TraC’s board was not deterred by being turned down in a recent application for provincial Regional Economic Development and Infrastructure Program funding. Forgacs explained how the group sought out a debrief from that funding agency after the refusal. He said they were “encouraged to re-apply” and to include “more details on the potential economic impacts [of] a multi-use path from Langdale to Sechelt."

“We need to do more work to quantify what that impact may be” he noted. To get that done, he said TraC will be drawing on relationships it has built with Coast local governments and others like the Chamber of Commerce.

Donations are another important source of funds. In Forgacs' view, the Connect the Coast project “touches on the environment, climate change and providing transportation equity, which we believe aligns with the goals of the Coast's most generous philanthropists." Those with the resources to make major financial donations, smaller scale financial donors or those who want to help out the project by volunteering are all encouraged to reach out via the project webpage.

On the project planning front

Ensuring Connect the Coast can be built in a way that is aligned with what Ministry of Transportation and Infrastructure wants to achieve in the development of active transportation infrastructure, TraC has provided that organization with the preliminary study on the project. The local group also met with the minister last fall, and are making sure planning is in step with “processes MOTI would follow so that nothing has to be redone when we start moving towards construction,” Forgacs noted.

And that detailed planning for work on the Coast will move forward this year. TraC received a $5,000 grant from the BC Cycling Coalition, which Forgacs said will be applied to an environmental overview for the Pratt to Hyland Road section, linking Gibsons and Roberts Creek, to meet requirements of the Skwxwu’7mesh Nation.

At least 20 years to completion

As for an estimate of the date the full ferry-to-ferry all-access trail could be a reality, Forgacs said he “could not even speculate." One comparable that he described was the recently completed active transportation project connecting Ucluelet and Tofino, which he said took about 20 years from “the beginning of advocacy to the completion of the path."

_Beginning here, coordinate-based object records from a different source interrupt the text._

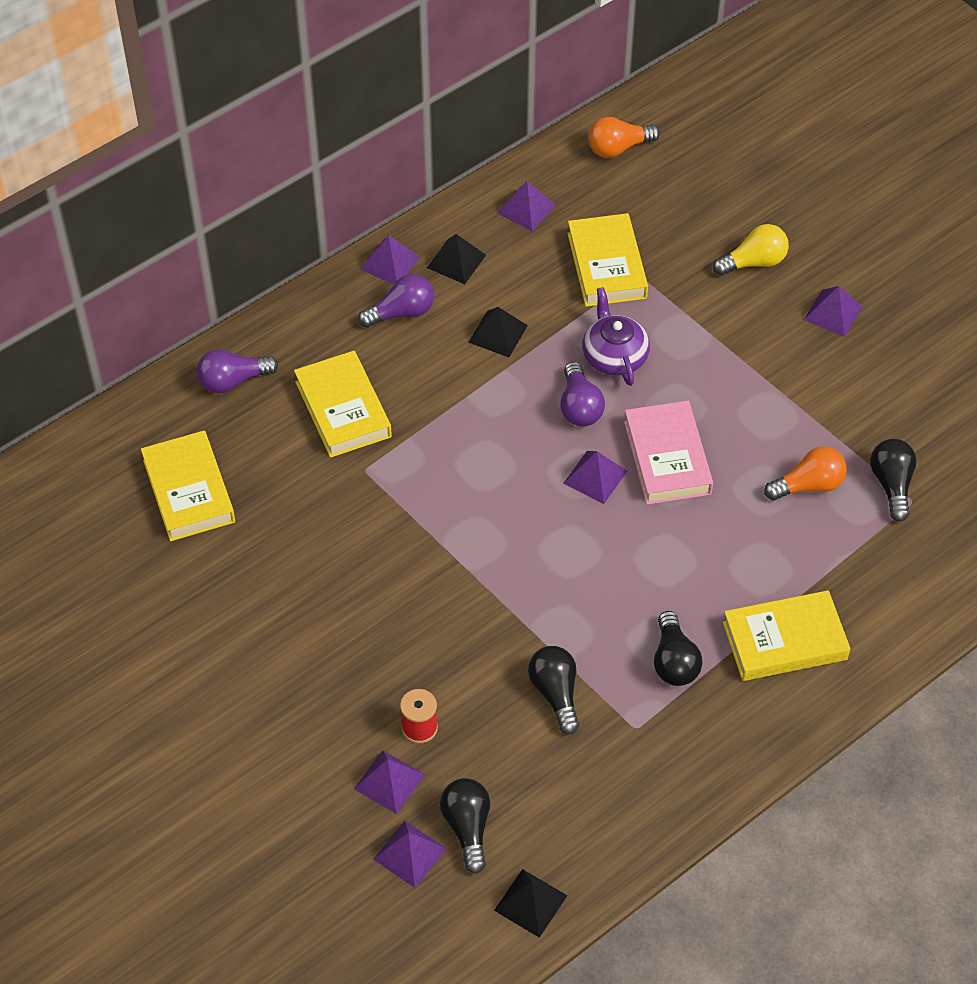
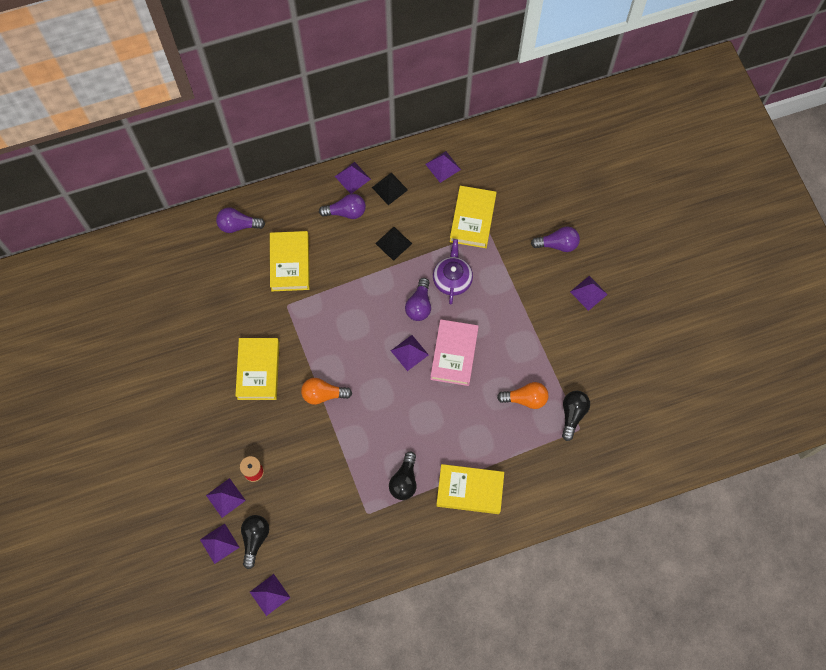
camera: 20 degrees right, 15 degrees up
yellow book [141,431,235,541] -> yellow book moved to [235,338,279,400]
black pyramid [494,869,568,938] -> purple pyramid [250,574,291,616]
black light bulb [528,646,579,734] -> none
orange light bulb [588,117,660,158] -> orange light bulb moved to [301,378,352,405]
yellow light bulb [713,224,789,276] -> purple light bulb [531,226,580,252]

“In many ways, that structure was easier as that one was basically along a highway bordered by forest lands, whereas we go through residential areas, commercial centres and is fairly complex. We are focused on chipping away at this piece by piece, with whatever resources we can muster. It is such a big and complex project I can’t see it unfolding as one long structure that’s completed in sequence. I imagine Gibsons to Roberts Creek section happening first, then the Sechelt to Davis Bay section, those are our priority segments."

A focus on future users

TraC continues work on other projects that promote use of healthy and sustainable transportation as well. Some of those are focused on changing Coasters' beliefs around and dependence on single occupancy vehicles for travel. Establishing active transportation as a viable alternative, requires not only the infrastructure like all access paths, but a shift in attitudes, according to Forgacs, who said that is sometimes simpler to do with younger generations.

He noted the organization was an advocate for the recent introduction of free transit for all youth. Through a second BC Cycling Coalition grant, he said the group is working with Vancouver Coastal Health and School District 46 on active transport routes into Cedar Grove and Langdale elementary schools with a goal of ensuring “kids and their families have to option to walk or cycle to school safely."